Extract provided:
>> START

P - All electrolytic capacitors dry, but most gave the impression of being perfect, and are only identified after we have tweaked all the rest of the circuit.. then finally it is found.
Q - The chance of a grounding plug pin, founded as cutted by the user, will be proportional to the parts the repair man will touch receiving electrical shocks.
R - Resistores has two ways to burn till it turns an open circuit. One it will look perfect to drive you mad to find it…or it will be toasted, and the burned part will be in a such place you cannot find with eye observation… when you are lucky, it will reveal itself burning completelly, so entirelly burned, that you will never know the value it had before burn… when this happens, the schematic you have is
not clear exactly into this resistance point.
S - When you approach the nose to sniff a circuit board, trying to identify which component is smelling burned, the nose will automatically be attracted to a heat sink with live voltage, or overheated.
T - Tantalum capacitors has greater tendency to have the mark of polarity confusing the greater the possibility of being used in a power supply line . Connect one o tantalum capacitor reversed in a power supply and you will know what I mean.
U – When the boss is inside the laboratory, the chances to have a short circuit, with smell and smoke increases 67 percent compared to the moments that no one, but you is inside the room.

>> END

Stated goal 1:
In the repair-laws list, by what percentage does the chance of a short circuit with smell and smoke increase when the boss is inside the laboratory?
Stated goal 2:
List every letter that labels an entry in the repair-laws list.
Stated goal 3:
Copy word for word everything in the repair-laws list from "Q - The chance" down to "voltage, or overheated.".

Data block:
>> START

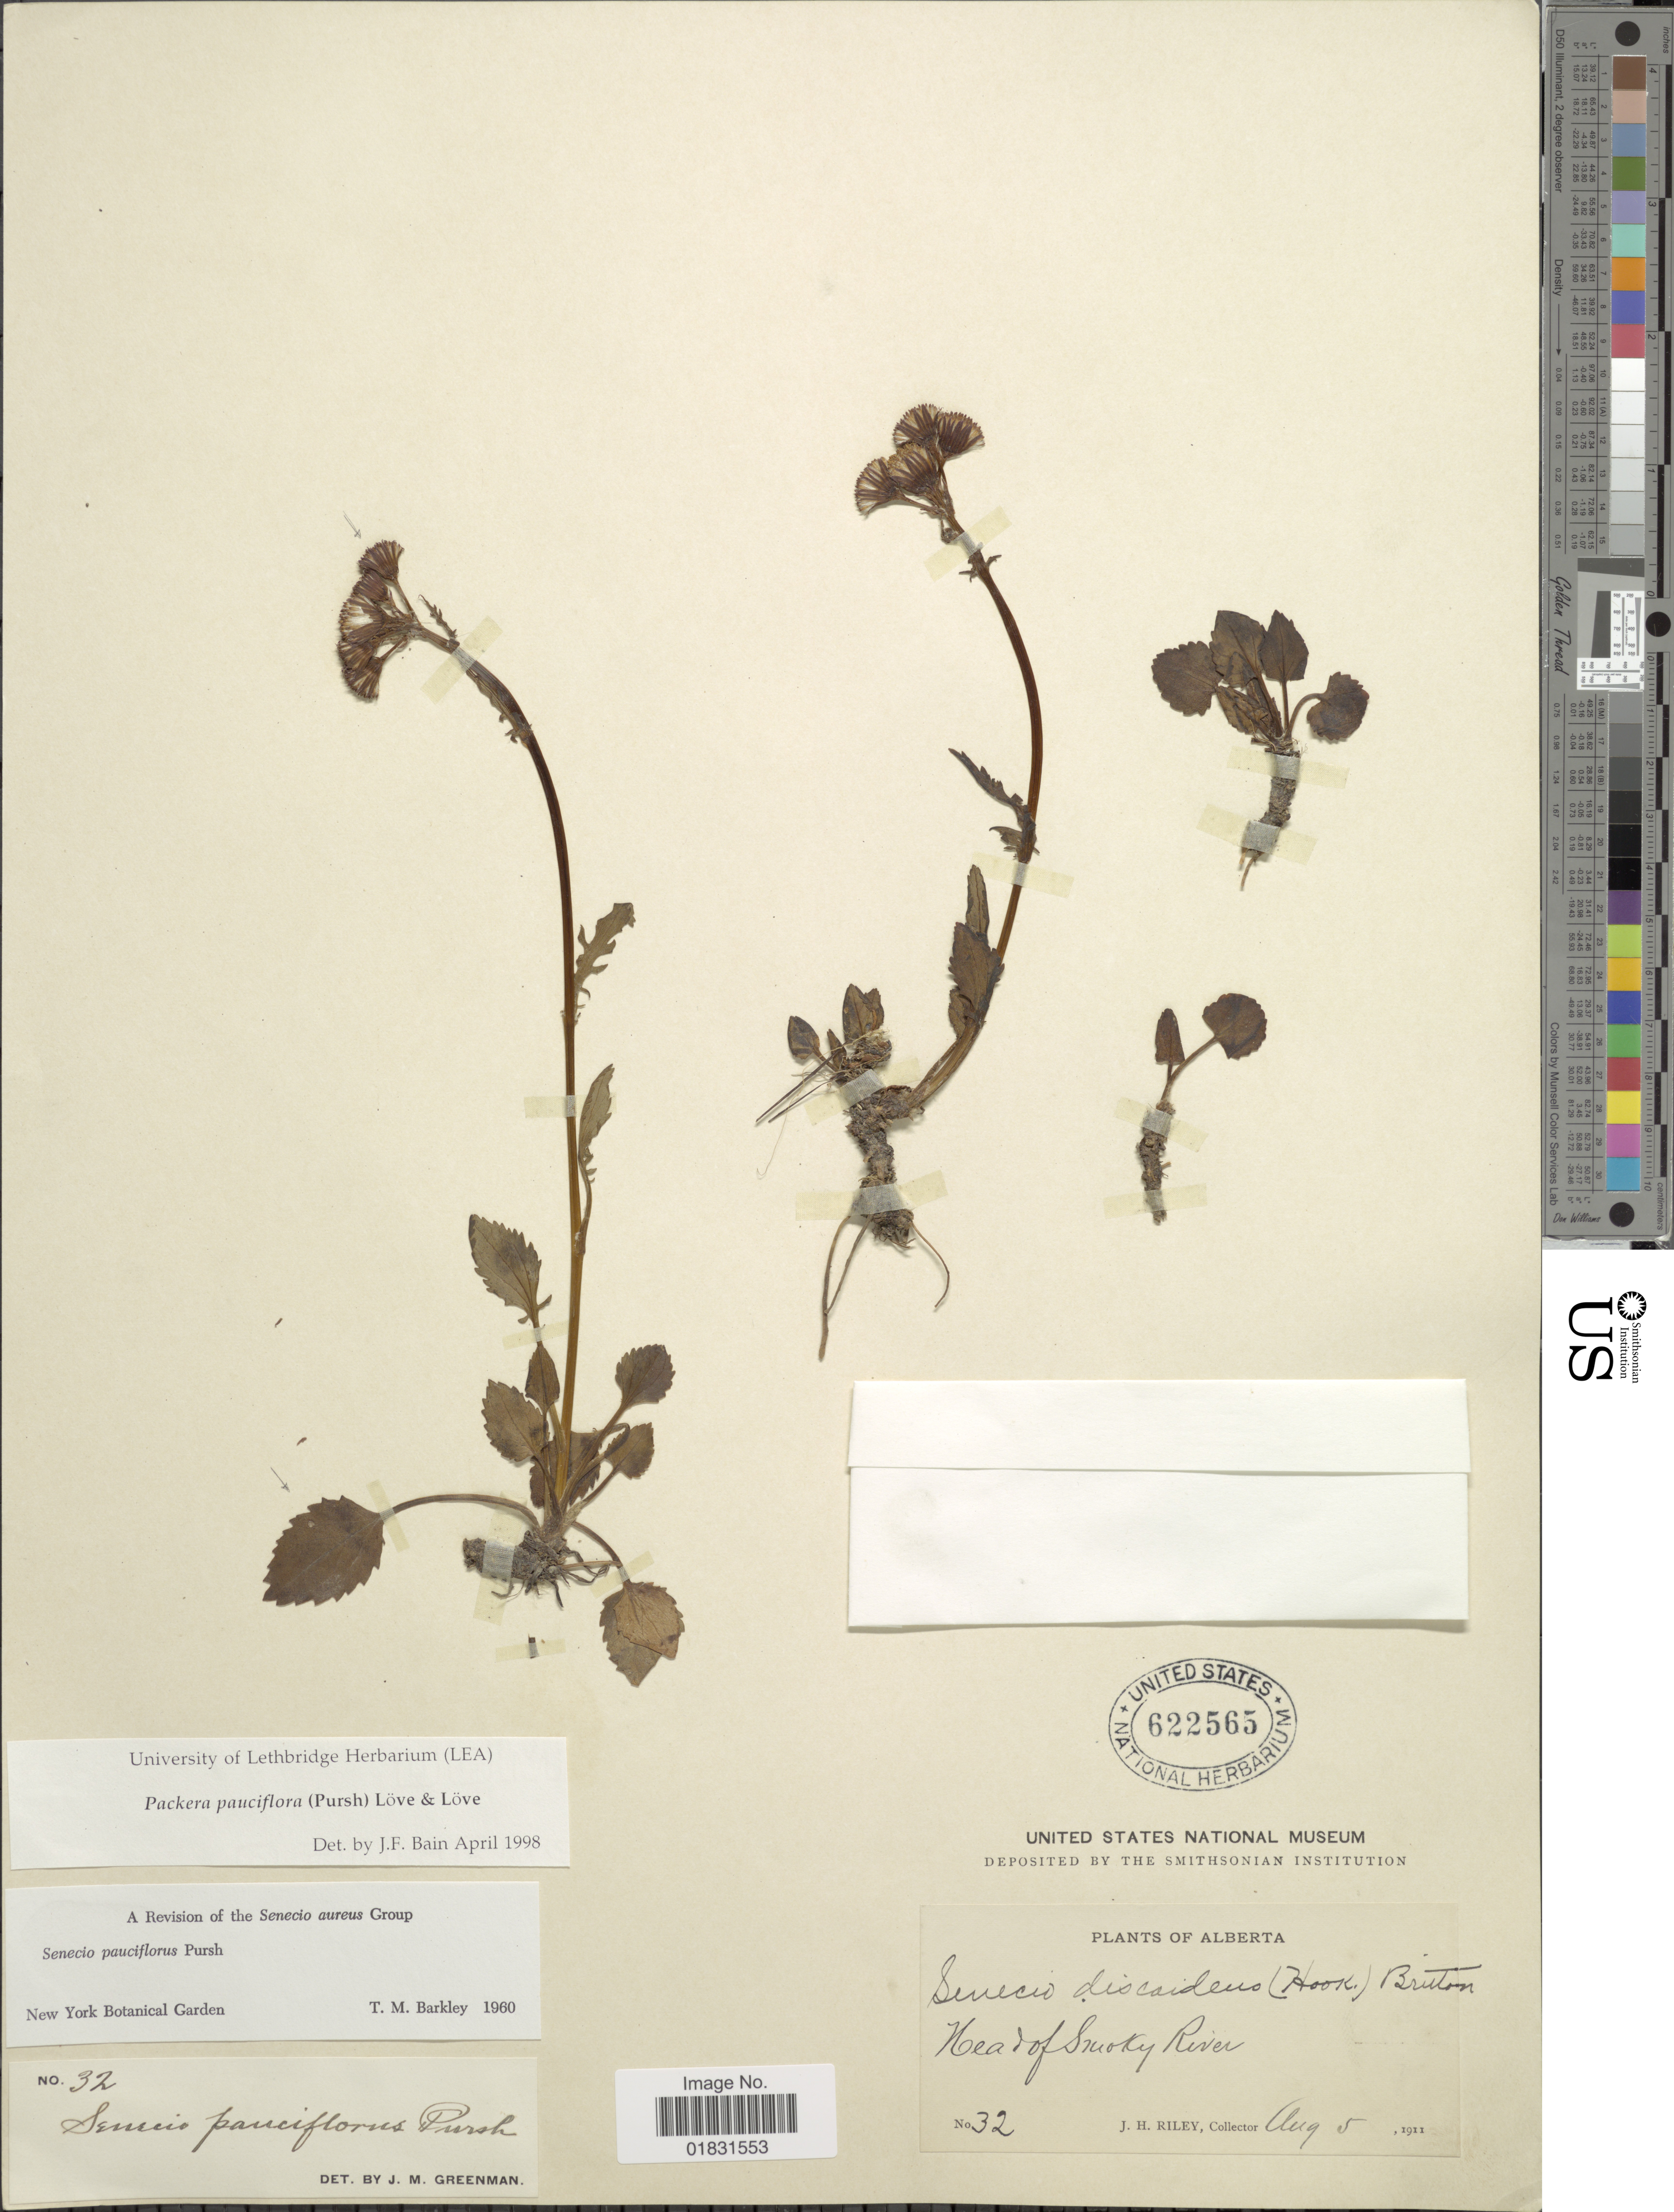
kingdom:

>> END

Solution 1:
67 percent, compared to when no one but you is inside the room.

Solution 2:
P, Q, R, S, T, U

Solution 3:
Q - The chance of a grounding plug pin, founded as cutted by the user, will be proportional to the parts the repair man will touch receiving electrical shocks.
R - Resistores has two ways to burn till it turns an open circuit. One it will look perfect to drive you mad to find it…or it will be toasted, and the burned part will be in a such place you cannot find with eye observation… when you are lucky, it will reveal itself burning completelly, so entirelly burned, that you will never know the value it had before burn… when this happens, the schematic you have is
not clear exactly into this resistance point.
S - When you approach the nose to sniff a circuit board, trying to identify which component is smelling burned, the nose will automatically be attracted to a heat sink with live voltage, or overheated.